ITをめぐる法律問題について考える

弁護士水町雅子のIT情報法ブログ

個人情報の開示請求、Subject access request

自分に関する個人情報で、行政機関や民間事業者が保有する情報については、開示請求を行うことが認められている(行政機関個人情報保護法12条、個人情報保護法25条)。

そのため、たとえば労災認定関係書類とか学校の成績とか、その他様々な情報の開示を求めることができる*1

但し、行政機関個人情報保護法上は、開示請求権が明文で認められている一方、個人情報保護法では、開示は、個人情報取扱事業者の義務として規定されており、民間事業者に対する開示請求が請求権として認められるかは争いがある。

東京地判平成19 年6 月27 日判時1978 号27 頁では、民間事業者(診療所)が保有する、自分のカルテの開示を求めたが、裁判上、開示請求は棄却された。この裁判例のロジックとしては、個人情報保護法上の開示請求は、あくまで民間事業者が行政機関に対して負う義務であり、本人に対して裁判上の開示請求権を認めたものではないため、裁判で開示請求を行うことはできないとのものである。

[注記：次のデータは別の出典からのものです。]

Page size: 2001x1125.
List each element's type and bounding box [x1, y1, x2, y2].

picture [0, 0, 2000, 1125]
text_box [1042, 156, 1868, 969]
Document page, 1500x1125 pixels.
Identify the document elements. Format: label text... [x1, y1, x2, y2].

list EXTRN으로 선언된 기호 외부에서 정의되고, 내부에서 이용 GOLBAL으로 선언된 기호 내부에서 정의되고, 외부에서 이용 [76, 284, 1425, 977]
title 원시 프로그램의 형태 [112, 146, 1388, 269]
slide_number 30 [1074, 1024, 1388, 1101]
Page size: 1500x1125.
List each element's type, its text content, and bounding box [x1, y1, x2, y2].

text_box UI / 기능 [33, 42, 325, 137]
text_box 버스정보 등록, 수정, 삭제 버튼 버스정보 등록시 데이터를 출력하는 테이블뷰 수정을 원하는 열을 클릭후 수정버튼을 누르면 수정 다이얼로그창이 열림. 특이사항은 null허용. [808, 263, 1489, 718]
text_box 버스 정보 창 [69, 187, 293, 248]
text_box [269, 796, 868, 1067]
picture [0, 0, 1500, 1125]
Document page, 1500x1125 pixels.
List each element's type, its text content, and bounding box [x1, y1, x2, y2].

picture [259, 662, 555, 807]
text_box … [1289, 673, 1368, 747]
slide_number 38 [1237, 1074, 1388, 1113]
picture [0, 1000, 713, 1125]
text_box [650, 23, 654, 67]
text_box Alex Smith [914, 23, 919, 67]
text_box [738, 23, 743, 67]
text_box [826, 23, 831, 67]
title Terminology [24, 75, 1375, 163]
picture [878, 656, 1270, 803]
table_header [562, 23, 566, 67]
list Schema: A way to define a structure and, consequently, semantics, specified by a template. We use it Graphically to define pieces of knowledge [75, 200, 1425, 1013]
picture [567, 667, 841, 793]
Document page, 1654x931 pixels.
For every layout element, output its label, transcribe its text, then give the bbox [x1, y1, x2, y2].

http://www.cao.go.jp/consumer/doc/100929_sankou2.pdf

ただし、これは一裁判例にすぎず、今後、他の裁判例最高裁判例で、民間事業者に対する開示請求権が否定されるかどうかは明らかではない。


この、自己に関する情報の開示は、OECD8原則のうちの個人参加の原則で認められているものであり、諸外国でも認められているが、イギリスでも認められている。イギリスでは、subject access request (SAR)と呼ばれている(Data Protection Act)。